Suzan van Dijk (Institut Huygens KNAW, Amsterdam) qui collabore avec Madeleine van Strien-Chardonneau (Université de Leiden) a ensuite traité La correspondance d’Isabelle de Charrière en ligne : nouvelles possibilités ! Elle a rappelé que, depuis une douzaine d’années elles préparent ensemble, aidées d’un groupe de bénévoles, et de quelques techniciens de l’Institut Huygens, la numérisation et la présence en ligne de l’intégralité des textes de cette correspondance (les volumes I-VI des Œuvres complètes). Sont/seront ajoutées aussi : les lettres retrouvées et publiées depuis la sortie des Œuvres complètes. Autant que possible ces lettres sont accompagnées de scans représentant les manuscrits, alors que pour les transcriptions l’orthographe a été modernisée – ceci afin de rendre possible les recherches par mots-clés. Pour les détails du projet: voir ailleurs dans ce site.

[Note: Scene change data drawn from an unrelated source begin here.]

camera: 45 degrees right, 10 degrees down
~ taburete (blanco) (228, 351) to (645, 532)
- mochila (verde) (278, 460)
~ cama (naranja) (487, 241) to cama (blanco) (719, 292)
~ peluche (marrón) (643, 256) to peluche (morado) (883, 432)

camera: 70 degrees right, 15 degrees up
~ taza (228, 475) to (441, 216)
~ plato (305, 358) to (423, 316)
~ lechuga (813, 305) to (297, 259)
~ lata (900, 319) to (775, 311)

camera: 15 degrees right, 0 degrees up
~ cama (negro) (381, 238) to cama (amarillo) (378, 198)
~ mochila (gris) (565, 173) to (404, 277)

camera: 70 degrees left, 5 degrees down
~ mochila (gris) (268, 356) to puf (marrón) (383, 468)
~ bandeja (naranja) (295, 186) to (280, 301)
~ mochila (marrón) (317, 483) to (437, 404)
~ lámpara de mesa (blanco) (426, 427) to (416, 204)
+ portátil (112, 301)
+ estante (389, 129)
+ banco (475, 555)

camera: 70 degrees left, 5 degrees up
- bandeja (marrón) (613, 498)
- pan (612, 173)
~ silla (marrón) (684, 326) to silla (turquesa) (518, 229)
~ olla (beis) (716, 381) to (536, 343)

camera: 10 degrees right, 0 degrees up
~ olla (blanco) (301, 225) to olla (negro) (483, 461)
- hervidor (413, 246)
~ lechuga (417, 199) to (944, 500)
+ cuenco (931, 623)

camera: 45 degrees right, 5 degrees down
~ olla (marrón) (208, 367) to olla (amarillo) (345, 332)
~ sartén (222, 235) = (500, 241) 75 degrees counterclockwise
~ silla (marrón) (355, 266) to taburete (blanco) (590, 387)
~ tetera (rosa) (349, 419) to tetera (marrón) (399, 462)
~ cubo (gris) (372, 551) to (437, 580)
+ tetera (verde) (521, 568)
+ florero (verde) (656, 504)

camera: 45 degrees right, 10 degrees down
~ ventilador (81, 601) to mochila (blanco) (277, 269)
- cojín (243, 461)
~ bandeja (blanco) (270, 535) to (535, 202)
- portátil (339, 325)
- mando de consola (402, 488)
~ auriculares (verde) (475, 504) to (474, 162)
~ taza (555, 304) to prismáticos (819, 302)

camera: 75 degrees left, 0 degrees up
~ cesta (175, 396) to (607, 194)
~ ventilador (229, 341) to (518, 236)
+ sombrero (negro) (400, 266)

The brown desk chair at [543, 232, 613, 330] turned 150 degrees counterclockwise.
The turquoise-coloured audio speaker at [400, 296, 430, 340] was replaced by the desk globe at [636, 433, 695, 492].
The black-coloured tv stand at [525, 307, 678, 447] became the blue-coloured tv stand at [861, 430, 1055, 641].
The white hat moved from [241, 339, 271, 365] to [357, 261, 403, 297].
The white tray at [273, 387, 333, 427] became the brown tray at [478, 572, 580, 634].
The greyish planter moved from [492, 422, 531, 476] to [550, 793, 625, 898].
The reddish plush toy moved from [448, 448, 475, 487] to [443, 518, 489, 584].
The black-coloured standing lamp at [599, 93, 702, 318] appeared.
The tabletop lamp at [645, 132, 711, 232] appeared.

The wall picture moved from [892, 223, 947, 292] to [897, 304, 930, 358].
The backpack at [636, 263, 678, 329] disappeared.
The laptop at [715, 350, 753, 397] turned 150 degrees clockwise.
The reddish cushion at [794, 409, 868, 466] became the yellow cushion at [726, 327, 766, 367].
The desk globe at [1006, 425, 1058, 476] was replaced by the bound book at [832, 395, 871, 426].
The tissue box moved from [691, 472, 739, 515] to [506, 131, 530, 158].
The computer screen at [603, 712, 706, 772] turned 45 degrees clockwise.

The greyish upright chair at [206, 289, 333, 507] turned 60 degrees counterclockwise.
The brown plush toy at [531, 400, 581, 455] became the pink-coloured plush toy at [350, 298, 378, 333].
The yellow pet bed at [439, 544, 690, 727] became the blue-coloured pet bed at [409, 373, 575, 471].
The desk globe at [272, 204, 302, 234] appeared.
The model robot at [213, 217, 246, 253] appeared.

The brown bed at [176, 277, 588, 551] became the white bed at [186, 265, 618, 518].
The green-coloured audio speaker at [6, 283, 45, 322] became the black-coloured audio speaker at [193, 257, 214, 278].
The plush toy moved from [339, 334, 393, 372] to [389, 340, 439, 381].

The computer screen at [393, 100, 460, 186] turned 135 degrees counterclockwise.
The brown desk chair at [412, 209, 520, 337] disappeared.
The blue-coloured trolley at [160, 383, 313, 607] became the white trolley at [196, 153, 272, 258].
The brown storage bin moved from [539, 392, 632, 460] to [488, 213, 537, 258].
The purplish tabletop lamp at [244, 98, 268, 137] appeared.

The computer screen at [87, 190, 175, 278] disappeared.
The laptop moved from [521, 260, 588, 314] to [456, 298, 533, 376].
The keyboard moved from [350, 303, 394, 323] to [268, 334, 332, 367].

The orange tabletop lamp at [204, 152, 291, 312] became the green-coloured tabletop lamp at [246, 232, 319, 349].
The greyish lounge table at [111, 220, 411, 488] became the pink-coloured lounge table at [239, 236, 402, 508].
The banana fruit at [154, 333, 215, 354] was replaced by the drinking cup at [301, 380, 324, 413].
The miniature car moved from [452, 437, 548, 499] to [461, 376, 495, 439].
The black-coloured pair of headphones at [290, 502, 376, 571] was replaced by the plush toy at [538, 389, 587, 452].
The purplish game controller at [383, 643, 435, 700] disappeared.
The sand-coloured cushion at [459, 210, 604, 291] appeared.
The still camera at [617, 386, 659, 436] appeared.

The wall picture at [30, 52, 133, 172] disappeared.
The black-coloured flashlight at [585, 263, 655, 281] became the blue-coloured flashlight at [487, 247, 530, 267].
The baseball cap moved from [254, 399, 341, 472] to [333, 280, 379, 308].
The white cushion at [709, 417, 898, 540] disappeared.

Cette présentation était la troisième, après une première qui a eu lieu aux Archives d’Utrecht (octobre 2019 https://charriere.huygens.knaw.nl/het-project/presentaties-van-de-brieven-drie-symposia/symposim-2019/) et une autre, hybride, qui s’est passée dans et autour de la Salle Belle de Zuylen à l’Université d’Utrecht (novembre 2021 https://charriere.huygens.knaw.nl/het-project/presentaties-van-de-brieven-drie-symposia/symposium-2021/). Successivement auront été ainsi « ouvertes au public » les lettres dont les manuscrits se trouvent aux Pays-Bas, celles qui représentent un intérêt spécifique pour le public néerlandais, et – maintenant – celles dont les manuscrits se trouvent dans ces deux bibliothèques suisses : la BPU et la BCU, que nous remercions très chaleureusement pour la collaboration !

Actuellement se trouvent consultables ici (https://charriere.huygens.knaw.nl/edition/search) 2111 lettres, pour lesquelles on a commencé d’ajouter des traductions vers le néerlandais, ainsi que des métadonnées permettant de retrouver assez facilement des lettres traitant de sujets particulièrement pertinents pour les recherches Charriéristes en ce moment.

En guise de clôture Martine Noirjean de Ceuninck et Raymond Pouchon (Institut Benjamin Constant) ont présenté: Une liaison dangereuse, une lecture à deux voix d’un choix de lettres entre Isabelle de Charrière et Constant d’Hermenches – choix publié en 1994 par Isabelle et Jean-Louis Vissière.